The only place you can buy software to download is Microsoft, so you'll have to pay the £44.99. The OEM retail boxed version works out of the box and does not require a key.

You can save 15% by going through Quidco:
http://www.quidco.com/microsoft-store

Given that Microsoft has just released "Streets and Trips 2013" which is the US name for Autoroute there may be a 2013 coming soon and on that basis I wouldn't be too fussed about paying full wack for it right now.

If you have a second laptop you could always install the 60 day trial on there instead.


----------



## Zebedee (Oct 3, 2007)

Hi Barry

If you haven't saved many .axe files that you would like to continue using, why not download the free trial of A/R 2010? >> here <<

Unfortunately 2011 files will not run on 2010, but there are cunning ways to get your pushpins off, and load them into the older version. Bit of a *** though - depends how many saved files you want to carry on using. :roll:

There is virtually no difference between the two versions, except for a later map in 2011. Even that is not noticeably very different.

Dave


----------



## Addie (Aug 5, 2008)

Zebedee said:


> There is virtually no difference between the two versions, except for a later map in 2011. Even that is not noticeably very different.
> 
> Dave


Unless you go into Eastern Europe (where BarryD is).

Autoroute 2010:










Autoroute 2011:










:lol:


----------



## Stanner (Aug 17, 2006)

Blimey those Polish builders don't 'arf get a move on once the planning permission comes through, don't they?


----------



## Addie (Aug 5, 2008)

Stanner said:


> Blimey those Polish builders don't 'arf get a move on once the planning permission comes through, don't they?

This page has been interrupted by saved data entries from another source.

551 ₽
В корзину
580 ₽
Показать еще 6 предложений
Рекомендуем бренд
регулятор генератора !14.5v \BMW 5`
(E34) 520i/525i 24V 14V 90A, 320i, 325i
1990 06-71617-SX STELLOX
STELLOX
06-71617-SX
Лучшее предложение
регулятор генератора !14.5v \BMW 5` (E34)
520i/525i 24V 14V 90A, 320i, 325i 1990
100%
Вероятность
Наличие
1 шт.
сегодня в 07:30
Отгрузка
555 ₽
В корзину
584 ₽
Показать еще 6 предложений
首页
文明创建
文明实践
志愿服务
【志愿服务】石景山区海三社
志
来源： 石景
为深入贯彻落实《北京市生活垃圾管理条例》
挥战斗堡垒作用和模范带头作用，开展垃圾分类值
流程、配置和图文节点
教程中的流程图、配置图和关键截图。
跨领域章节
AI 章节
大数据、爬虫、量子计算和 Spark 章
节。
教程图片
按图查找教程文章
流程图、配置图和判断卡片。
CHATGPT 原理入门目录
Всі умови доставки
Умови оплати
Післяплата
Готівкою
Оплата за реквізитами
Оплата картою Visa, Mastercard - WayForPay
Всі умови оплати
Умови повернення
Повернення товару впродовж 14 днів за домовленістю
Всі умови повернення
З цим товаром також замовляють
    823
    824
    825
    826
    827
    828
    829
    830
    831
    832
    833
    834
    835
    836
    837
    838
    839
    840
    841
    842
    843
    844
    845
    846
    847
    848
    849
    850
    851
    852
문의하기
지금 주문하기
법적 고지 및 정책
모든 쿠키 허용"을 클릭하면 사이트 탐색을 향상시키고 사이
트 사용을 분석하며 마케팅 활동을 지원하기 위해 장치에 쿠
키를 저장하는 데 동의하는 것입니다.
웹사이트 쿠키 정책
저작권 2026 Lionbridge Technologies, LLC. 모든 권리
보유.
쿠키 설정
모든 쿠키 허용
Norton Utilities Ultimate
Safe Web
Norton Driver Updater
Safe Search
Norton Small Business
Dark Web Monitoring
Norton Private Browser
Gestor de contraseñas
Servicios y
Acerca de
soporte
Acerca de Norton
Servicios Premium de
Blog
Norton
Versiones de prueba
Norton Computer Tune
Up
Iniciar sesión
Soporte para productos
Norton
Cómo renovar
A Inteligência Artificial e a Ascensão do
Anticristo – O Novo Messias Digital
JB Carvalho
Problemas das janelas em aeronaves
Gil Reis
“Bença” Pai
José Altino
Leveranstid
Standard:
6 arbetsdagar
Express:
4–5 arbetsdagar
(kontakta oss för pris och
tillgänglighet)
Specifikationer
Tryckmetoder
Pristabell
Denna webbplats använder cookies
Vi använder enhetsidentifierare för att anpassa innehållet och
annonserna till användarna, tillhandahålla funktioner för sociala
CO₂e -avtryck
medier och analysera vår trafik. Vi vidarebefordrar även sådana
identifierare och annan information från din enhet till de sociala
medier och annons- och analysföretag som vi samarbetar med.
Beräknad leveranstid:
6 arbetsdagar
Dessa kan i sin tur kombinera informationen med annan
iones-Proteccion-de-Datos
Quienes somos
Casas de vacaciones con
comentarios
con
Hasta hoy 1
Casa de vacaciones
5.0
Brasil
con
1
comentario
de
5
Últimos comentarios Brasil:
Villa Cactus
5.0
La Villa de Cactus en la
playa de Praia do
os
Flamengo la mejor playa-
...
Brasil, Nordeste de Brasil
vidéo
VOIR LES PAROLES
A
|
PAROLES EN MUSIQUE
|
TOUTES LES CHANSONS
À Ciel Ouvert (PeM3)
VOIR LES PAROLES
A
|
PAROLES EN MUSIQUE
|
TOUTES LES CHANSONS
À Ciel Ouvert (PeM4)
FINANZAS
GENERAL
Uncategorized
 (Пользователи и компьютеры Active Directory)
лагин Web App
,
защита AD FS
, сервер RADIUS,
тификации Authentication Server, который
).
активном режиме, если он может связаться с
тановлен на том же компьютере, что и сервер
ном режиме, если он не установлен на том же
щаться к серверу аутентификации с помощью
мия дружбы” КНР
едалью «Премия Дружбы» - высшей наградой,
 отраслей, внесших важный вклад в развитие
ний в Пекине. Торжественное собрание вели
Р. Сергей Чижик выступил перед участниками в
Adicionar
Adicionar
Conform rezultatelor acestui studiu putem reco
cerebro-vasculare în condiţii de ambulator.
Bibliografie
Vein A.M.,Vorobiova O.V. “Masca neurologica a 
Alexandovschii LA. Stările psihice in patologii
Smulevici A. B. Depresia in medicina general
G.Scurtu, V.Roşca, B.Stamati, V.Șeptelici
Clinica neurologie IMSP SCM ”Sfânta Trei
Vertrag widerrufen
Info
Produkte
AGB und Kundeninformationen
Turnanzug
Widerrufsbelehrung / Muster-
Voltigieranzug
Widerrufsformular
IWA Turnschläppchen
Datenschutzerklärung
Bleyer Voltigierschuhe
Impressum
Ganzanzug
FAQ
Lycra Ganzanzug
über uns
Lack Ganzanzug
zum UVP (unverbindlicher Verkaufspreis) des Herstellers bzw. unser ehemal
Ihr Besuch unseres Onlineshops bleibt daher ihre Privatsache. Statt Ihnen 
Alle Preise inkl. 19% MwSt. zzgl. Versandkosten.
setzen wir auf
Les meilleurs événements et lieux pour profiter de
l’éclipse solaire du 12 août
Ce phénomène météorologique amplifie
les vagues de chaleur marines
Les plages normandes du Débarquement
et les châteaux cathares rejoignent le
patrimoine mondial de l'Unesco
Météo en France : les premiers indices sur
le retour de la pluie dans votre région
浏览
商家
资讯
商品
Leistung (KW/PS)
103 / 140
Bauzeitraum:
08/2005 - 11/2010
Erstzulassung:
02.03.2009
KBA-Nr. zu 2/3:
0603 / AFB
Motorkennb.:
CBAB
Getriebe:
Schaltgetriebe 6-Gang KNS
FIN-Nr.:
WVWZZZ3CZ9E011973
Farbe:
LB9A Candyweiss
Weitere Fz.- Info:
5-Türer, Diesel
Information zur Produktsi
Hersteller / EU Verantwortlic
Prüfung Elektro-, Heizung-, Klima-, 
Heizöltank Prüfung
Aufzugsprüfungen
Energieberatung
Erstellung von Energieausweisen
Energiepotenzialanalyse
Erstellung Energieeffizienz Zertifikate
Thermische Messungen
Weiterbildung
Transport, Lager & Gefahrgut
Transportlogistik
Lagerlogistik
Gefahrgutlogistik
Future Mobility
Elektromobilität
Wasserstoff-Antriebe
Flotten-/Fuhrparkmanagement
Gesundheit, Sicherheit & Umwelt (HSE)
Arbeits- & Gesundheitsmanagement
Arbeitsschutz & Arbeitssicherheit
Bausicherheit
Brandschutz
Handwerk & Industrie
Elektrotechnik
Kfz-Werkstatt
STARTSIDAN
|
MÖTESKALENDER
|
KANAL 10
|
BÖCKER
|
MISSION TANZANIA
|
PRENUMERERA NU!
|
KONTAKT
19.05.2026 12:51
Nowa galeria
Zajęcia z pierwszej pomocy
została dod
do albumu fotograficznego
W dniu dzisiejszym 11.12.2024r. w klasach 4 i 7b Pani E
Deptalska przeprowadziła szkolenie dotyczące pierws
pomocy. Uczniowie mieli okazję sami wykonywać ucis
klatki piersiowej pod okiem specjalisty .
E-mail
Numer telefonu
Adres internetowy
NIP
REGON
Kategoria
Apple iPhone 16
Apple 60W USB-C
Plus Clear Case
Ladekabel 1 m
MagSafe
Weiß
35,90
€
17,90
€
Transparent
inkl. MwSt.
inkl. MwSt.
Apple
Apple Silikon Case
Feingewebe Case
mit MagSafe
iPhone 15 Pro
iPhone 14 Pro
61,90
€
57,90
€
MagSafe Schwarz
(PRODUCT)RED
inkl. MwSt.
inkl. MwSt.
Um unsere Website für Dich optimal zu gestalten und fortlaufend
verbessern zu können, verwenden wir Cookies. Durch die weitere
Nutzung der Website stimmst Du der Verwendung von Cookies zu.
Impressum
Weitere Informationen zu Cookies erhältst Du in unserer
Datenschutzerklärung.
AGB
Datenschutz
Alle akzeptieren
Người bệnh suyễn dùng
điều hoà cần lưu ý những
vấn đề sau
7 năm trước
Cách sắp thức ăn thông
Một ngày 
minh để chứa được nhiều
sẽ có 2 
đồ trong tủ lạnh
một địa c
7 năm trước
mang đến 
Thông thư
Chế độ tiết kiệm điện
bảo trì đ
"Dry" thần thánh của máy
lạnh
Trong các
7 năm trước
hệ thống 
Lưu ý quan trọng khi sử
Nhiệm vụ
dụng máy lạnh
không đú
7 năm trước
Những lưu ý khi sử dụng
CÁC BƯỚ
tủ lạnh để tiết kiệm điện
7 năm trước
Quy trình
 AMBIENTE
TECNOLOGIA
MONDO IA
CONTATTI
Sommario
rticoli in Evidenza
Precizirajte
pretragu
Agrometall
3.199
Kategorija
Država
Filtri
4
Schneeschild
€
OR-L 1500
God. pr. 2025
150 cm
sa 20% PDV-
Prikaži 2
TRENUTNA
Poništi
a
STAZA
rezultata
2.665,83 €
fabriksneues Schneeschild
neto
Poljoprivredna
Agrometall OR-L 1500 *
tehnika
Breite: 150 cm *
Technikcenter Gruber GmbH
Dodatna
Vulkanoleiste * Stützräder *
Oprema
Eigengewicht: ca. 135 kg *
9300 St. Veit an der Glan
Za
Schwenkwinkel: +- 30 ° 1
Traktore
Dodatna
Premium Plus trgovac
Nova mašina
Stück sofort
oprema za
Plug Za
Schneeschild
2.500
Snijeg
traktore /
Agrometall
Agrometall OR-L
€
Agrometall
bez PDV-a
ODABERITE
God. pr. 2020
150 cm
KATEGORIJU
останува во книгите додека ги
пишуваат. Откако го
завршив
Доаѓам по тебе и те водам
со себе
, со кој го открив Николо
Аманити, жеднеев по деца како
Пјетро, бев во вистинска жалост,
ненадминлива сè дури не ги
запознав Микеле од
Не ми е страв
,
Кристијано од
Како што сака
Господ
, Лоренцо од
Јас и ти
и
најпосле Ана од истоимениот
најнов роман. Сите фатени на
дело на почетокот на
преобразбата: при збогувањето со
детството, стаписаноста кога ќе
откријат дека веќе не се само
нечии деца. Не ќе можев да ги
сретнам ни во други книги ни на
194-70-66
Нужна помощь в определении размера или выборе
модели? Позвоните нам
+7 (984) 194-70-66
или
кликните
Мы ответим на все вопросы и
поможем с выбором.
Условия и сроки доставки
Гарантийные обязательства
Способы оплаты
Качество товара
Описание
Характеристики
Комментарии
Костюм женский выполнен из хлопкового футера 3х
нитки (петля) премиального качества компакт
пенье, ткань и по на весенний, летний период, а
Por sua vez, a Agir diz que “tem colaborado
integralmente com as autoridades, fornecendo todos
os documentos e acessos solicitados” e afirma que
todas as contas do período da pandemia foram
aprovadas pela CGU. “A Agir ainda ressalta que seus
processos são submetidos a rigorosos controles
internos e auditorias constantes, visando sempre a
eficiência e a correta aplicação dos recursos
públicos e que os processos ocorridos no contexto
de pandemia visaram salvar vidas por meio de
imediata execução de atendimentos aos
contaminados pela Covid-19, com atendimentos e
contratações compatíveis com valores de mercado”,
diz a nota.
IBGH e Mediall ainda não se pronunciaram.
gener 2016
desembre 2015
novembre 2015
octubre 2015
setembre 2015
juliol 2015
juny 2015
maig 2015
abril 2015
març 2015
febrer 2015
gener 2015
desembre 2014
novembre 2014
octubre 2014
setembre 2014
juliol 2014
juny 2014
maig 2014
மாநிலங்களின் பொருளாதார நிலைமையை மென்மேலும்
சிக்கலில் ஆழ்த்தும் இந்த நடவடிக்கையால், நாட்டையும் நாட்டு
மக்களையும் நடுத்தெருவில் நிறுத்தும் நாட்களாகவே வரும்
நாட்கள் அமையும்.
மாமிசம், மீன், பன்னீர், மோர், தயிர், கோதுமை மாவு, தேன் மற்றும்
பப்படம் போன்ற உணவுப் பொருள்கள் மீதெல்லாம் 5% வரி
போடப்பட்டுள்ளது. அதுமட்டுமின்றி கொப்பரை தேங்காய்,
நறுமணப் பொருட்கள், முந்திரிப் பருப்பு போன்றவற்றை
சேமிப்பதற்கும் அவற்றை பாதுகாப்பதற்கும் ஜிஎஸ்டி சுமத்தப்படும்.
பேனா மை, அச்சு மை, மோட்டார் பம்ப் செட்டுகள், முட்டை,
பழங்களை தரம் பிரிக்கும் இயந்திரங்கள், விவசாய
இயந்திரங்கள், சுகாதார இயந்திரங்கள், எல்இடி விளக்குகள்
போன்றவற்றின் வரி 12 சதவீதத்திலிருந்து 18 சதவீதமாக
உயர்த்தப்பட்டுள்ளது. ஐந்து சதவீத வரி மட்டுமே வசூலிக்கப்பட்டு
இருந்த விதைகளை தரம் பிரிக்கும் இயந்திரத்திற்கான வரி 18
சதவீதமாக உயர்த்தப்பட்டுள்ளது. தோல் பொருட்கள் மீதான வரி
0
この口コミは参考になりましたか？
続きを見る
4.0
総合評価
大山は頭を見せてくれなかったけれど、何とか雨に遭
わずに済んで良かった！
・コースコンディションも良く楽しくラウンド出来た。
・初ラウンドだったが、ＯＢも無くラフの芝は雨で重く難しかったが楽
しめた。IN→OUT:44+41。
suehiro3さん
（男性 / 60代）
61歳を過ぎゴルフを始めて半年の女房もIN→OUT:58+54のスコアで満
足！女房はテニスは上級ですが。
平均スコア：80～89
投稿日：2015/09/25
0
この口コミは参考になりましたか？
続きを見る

Romanian builders in this case, but yeah


----------



## Zebedee (Oct 3, 2007)

Barry would be better off with 2010!

Far too easy to get lost in that rabbit warren shown in the 2011 version. :wink: :lol: :lol: :lol: 

Dave


----------



## barryd (May 9, 2008)

Thanks for the replies chaps.

Addie thanks for the quidco link. Presumably ill just get the key online then?


----------